Kara Walker: Back of Hand

January 13 - March 25

A hand, like a sheet of paper, suggests a verso and a recto, a past and a future closely connected in their reference to one another. This exhibition presents works on paper by the American artist Kara Walker that deal directly in the contradictions of misremembered histories, most pointedly in her career-long representation of the horrors beneath the antebellum South’s genteel facades. In the drawings presented in the gallery, Walker mingles washes of watercolor, gouache, ink and graphite to create a series that calls forth the past at once mythological and real, ancient and contemporary. 
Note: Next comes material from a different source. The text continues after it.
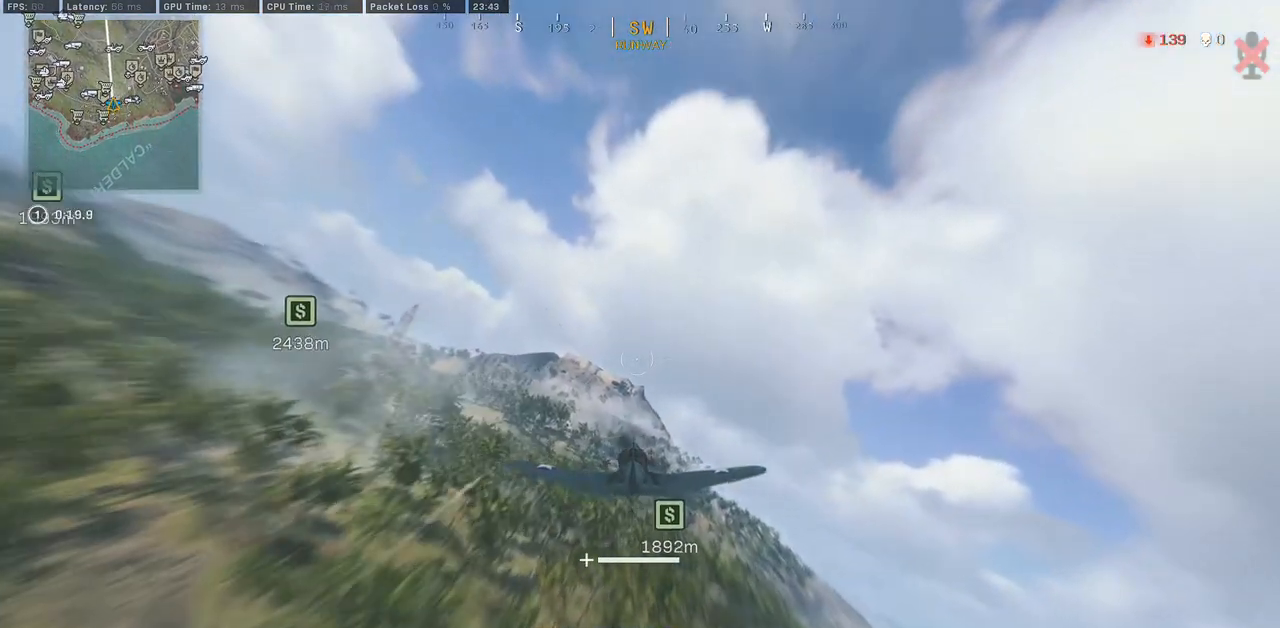
{"keys": ["w"], "mouse": ["right"], "events": [[350, "mouse_right", "down"]]}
Walker’s influences are varied and vast, from the political sketches of Goya, to the caricatures of Daumier, to the medieval Book of Hours. The title of the exhibition suggests a rebuff, a slap in the face but also a familiarity, knowing something like the back of your hand. This paradox may relate to Walker’s own relationship to the South, having grown up outside of Atlanta in the shadow of Stone Mountain, a monument to the confederacy. A landscape can hold both a personal knowledge and a deeper wound infected with a collective history of violence. Here, Walker presents a more ambivalent reading: That which hurts you is often the very instrument you know most intimately.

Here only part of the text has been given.